— Selected passage —
*****
Unlike Western Internet content business models, wherein giants like Yahoo, Google, MSN, eBay, and Amazon hold strong within their respective dominions, in China the players within the content business models have learned to get along. Web portals like NetEase.com, Tom.com, Sina,com, and Sohu.com all provide similar services, yet are all safely entrenched in building their businesses. Social networking sites like Kaixin001.com and Renren.com live harmoniously together in China; in America, Facebook dominates. For online travel, eLong.com, Ctrip.com and Mangocity.com oxymoronically dominate together in China. For wireless value-added services, Chinese firms Hurray, Linktone, and KongZhong coexisted for a few years. The list goes on, and investors need to be prepared for supporting multiple "number one" firms when they pepper Chinese business sectors with money.
*****
— Required tasks —
**a.** Answer these questions from the passage on Chinese Internet business models:
(i) Which social networking site dominates in America?
(ii) Which two social networking sites live harmoniously together in China?
(iii) What does the passage say investors need to be prepared for?
**b.** List every Western Internet giant named in the passage on Chinese Internet business models.
**c.** Proceed with the passage on Chinese Internet business models from the point where it stops.
The material below is separate from the passage on Chinese Internet business models.
*****
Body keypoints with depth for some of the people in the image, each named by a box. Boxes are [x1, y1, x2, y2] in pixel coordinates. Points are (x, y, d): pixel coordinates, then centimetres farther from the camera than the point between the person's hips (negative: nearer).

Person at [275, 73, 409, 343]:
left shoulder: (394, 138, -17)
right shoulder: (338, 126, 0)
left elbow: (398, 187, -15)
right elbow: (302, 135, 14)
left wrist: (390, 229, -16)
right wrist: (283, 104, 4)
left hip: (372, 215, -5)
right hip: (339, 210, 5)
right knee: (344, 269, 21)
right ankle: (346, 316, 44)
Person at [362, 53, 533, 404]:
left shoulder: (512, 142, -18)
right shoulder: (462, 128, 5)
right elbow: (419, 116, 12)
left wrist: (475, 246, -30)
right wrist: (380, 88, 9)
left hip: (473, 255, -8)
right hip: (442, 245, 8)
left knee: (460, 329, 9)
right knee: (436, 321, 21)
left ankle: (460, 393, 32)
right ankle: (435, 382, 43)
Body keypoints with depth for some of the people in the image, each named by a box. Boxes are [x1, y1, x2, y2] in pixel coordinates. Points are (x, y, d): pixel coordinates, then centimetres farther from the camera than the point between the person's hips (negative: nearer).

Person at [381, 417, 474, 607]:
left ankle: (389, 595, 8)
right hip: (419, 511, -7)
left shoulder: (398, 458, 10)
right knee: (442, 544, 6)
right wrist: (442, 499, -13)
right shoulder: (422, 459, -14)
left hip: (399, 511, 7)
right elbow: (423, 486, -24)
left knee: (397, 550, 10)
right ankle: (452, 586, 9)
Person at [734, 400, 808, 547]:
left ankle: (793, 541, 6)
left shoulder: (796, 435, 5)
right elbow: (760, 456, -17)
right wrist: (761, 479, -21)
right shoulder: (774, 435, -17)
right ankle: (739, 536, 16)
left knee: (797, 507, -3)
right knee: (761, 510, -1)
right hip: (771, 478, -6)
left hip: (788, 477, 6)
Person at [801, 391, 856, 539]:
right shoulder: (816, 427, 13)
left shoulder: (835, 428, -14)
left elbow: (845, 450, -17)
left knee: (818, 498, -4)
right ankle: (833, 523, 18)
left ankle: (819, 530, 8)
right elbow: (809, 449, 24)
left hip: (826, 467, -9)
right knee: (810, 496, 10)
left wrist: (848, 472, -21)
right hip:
*****
— Task responses —
**a.**
(i) Facebook.
(ii) Kaixin001.com and Renren.com.
(iii) Supporting multiple "number one" firms when they pepper Chinese business sectors with money.

**b.** Yahoo, Google, MSN, eBay, Amazon

**c.**
As for the future of the online video sites in China, the past near-fortunes of the wireless value-added services aspirants Hurray, Linktone, and KongZhong are good stories at which to look. Goaded by post-SARS fever in 2003, money flowed into the WVAS sector as investors believed that mobile services were the future in China. Mobile was/is the future, but only for the goliath government-funded telecom companies China Mobile, China Unicom, and China Telecom, who slowly picked off the wireless services of companies like Tom.com, Sina.com, Sohu.com, Hurray, KongZhong, and Linktone with a combination of more direct services to consumers, legal sanctions, and fines. Five years ago, Internet companies' press releases heaped praise upon their wireless revenues; now, for the few Chinese companies who even break-out the wireless segment of their revenue, few see any upswings. Moral of that story: do not launch a business anywhere in the world where your competitor has strong government ties.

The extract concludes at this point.